La discusión a viva voz atrajo las miradas de algunos presentes cuando entraron en el comedor.

– ¡Ya era hora que bajaras! ¡Maldito maquillaje!

– Lo hago para ponerme guapa, a ver si algún bello zagal me rapta lejos de ti, Manolo.

– Ojalá lo hicieran, así podría descansar tranquilo.

– Y zamparte tú solo todo el buffet libre del desayuno, pero lo siento, deberás compartirlo conmigo.

– Pues sí, mejor comer para reponer las energías gastadas.

– ¿Qué energías? Si lo que has hecho esta noche es, técnicamente, considerado dopaje.

– Pues tú eres la beneficiaria de ese dopaje, o sea que te condenarán conmigo como cómplice, Begoña.

– Tú procura que no se te dispare ahora, que hay demasiada gente. A ver si la vas a liar y nos echan del hotel antes de tiempo. Bueno, te echan, porque negaré conocerte, claro.

– Después de la noche que hemos pasado, pueden hacerte la prueba del ADN para demostrar que sí me conoces, y que además me conoces muy bien.

– Pues sí, Manolo, no ha estado mal. Aunque, por supuesto, negaré haber dicho esto delante de cualquier persona.

– Así me gusta. ¿Qué vas a comer?

– Lo que pueda antes de que acabe alojado en tu barriga y desaparezca en un agujero negro sin fondo.

– Engullo tanta comida que mi estómago parece un agujero negro. Ni yo sé a dónde va todo lo que como.

– Yo tengo una ligera idea viendo cómo te tiemblan las lorzas.

– Pues si aparecieran a razón de lo que como, debería tener el doble por lo menos.

– Desde luego. A este paso dejarás de ser gordo para ser considerado todo un fofisano. Manolo, serás un sex simbol.
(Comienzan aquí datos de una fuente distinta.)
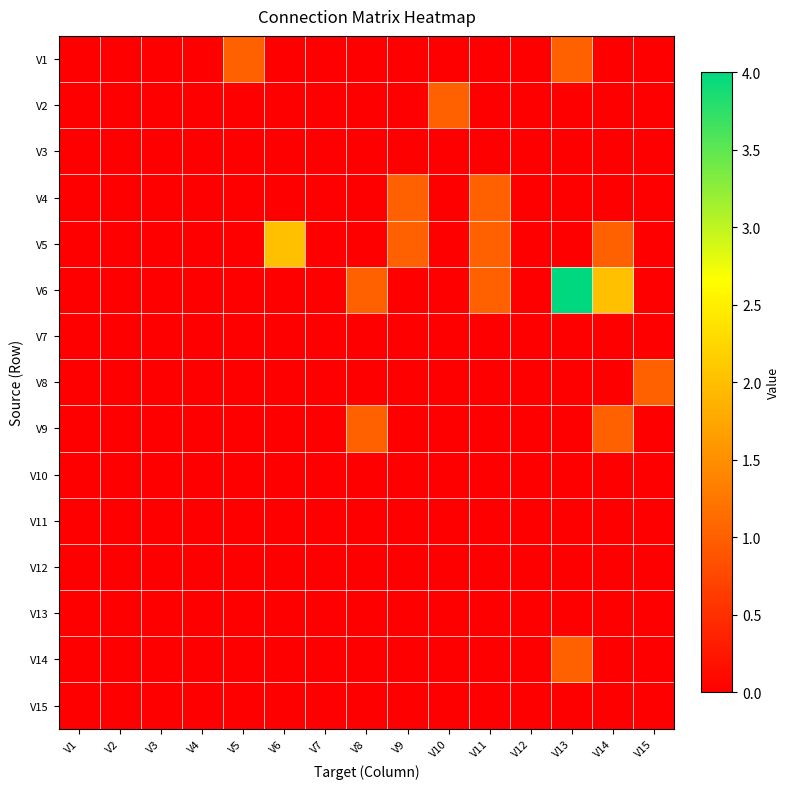

Reading left to right, transcribe all the data shown in this chart.

V1: V1=0	V2=0	V3=0	V4=0	V5=1	V6=0	V7=0	V8=0	V9=0	V10=0	V11=0	V12=0	V13=1	V14=0	V15=0
V2: V1=0	V2=0	V3=0	V4=0	V5=0	V6=0	V7=0	V8=0	V9=0	V10=1	V11=0	V12=0	V13=0	V14=0	V15=0
V3: V1=0	V2=0	V3=0	V4=0	V5=0	V6=0	V7=0	V8=0	V9=0	V10=0	V11=0	V12=0	V13=0	V14=0	V15=0
V4: V1=0	V2=0	V3=0	V4=0	V5=0	V6=0	V7=0	V8=0	V9=1	V10=0	V11=1	V12=0	V13=0	V14=0	V15=0
V5: V1=0	V2=0	V3=0	V4=0	V5=0	V6=2	V7=0	V8=0	V9=1	V10=0	V11=1	V12=0	V13=0	V14=1	V15=0
V6: V1=0	V2=0	V3=0	V4=0	V5=0	V6=0	V7=0	V8=1	V9=0	V10=0	V11=1	V12=0	V13=4	V14=2	V15=0
V7: V1=0	V2=0	V3=0	V4=0	V5=0	V6=0	V7=0	V8=0	V9=0	V10=0	V11=0	V12=0	V13=0	V14=0	V15=0
V8: V1=0	V2=0	V3=0	V4=0	V5=0	V6=0	V7=0	V8=0	V9=0	V10=0	V11=0	V12=0	V13=0	V14=0	V15=1
V9: V1=0	V2=0	V3=0	V4=0	V5=0	V6=0	V7=0	V8=1	V9=0	V10=0	V11=0	V12=0	V13=0	V14=1	V15=0
V10: V1=0	V2=0	V3=0	V4=0	V5=0	V6=0	V7=0	V8=0	V9=0	V10=0	V11=0	V12=0	V13=0	V14=0	V15=0
V11: V1=0	V2=0	V3=0	V4=0	V5=0	V6=0	V7=0	V8=0	V9=0	V10=0	V11=0	V12=0	V13=0	V14=0	V15=0
V12: V1=0	V2=0	V3=0	V4=0	V5=0	V6=0	V7=0	V8=0	V9=0	V10=0	V11=0	V12=0	V13=0	V14=0	V15=0
V13: V1=0	V2=0	V3=0	V4=0	V5=0	V6=0	V7=0	V8=0	V9=0	V10=0	V11=0	V12=0	V13=0	V14=0	V15=0
V14: V1=0	V2=0	V3=0	V4=0	V5=0	V6=0	V7=0	V8=0	V9=0	V10=0	V11=0	V12=0	V13=1	V14=0	V15=0
V15: V1=0	V2=0	V3=0	V4=0	V5=0	V6=0	V7=0	V8=0	V9=0	V10=0	V11=0	V12=0	V13=0	V14=0	V15=0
– Eso, y por fin podrás presumir delante de tus amigas.

– Pues no te asustes ahora, porque te juro que si te giras podrás ver a una de ellas: Eva.

Manolo se giró mientras Begoña miraba en dirección a las escaleras y allí, siguiendo a Eva, estaba su marido Juan. Ambos caminaban separados por medio metro de distancia, juntos, pero no revueltos. Ambos iban vestidos de calle aunque el vestido negro de Eva dejaba ver unas increíbles piernas.

Begoña, enseguida advirtió a dónde se dirigía la mirada de su marido.

– Manolo, que te la vas a ganar…

– Pues para una vez que opino bien de tus amigas, aunque sea sin decirte nada… Pero ¿qué hace aquí con Juan? ¿No estaban separados?

– Mis amigas no me cuentan todo. Yo qué sé. Ella que haga lo que le dé la gana con él que yo no voy a reprochárselo.

– A ver, que me acerco a preguntárselo. ¡Juan! ¡Eh, Juan!

Juan y Eva levantaron la cabeza y vieron, con cierta vergüenza, como su amigo Manolo les saludaba. Y junto a él, su inseparable verdugo, Begoña.

– Dios mío, Eva… –murmuró Juan.

– Perra casualidad. Te juro que no he dicho nada a nadie de que estábamos aquí.

Recompusieron el gesto de frustración para recibir a Manolo y Begoña, al tiempo que se unían a ellos, dándose la mano, para sentarse a desayunar en una de las mesas.

– ¿Pero qué hacéis aquí? ¡Y juntos!

– No es de tu incumbencia, Manolo. ¿Qué tal, Begoña?

– Ya sabes, Eva, que la discreción no es el fuerte de este cabezón que tengo por marido. Pues hemos hecho noche aquí.

– ¿Y eso?

– Juan, ¿qué te piensas que puedes ser el único que puede irse a un hotel a pasar una noche loca? ¡Nosotros también podemos! –exclamó Manolo, irguiéndose triunfante.

– No hemos pasado una noche loca, Manolo. Habla por ti –le recriminó Eva.

Juan miraba, con expresión desconcertada, a su, aún, esposa. ¿De qué estaba hablando?

– Pero si nosotros sí…

– Hemos quedado en este hotel para desayunar y hablar un poco de nuestras cosas. Ni os habíamos visto hasta ahora. ¿Acabáis de entrar? –afirmó, rotunda, Eva, dejando perplejo a Juan.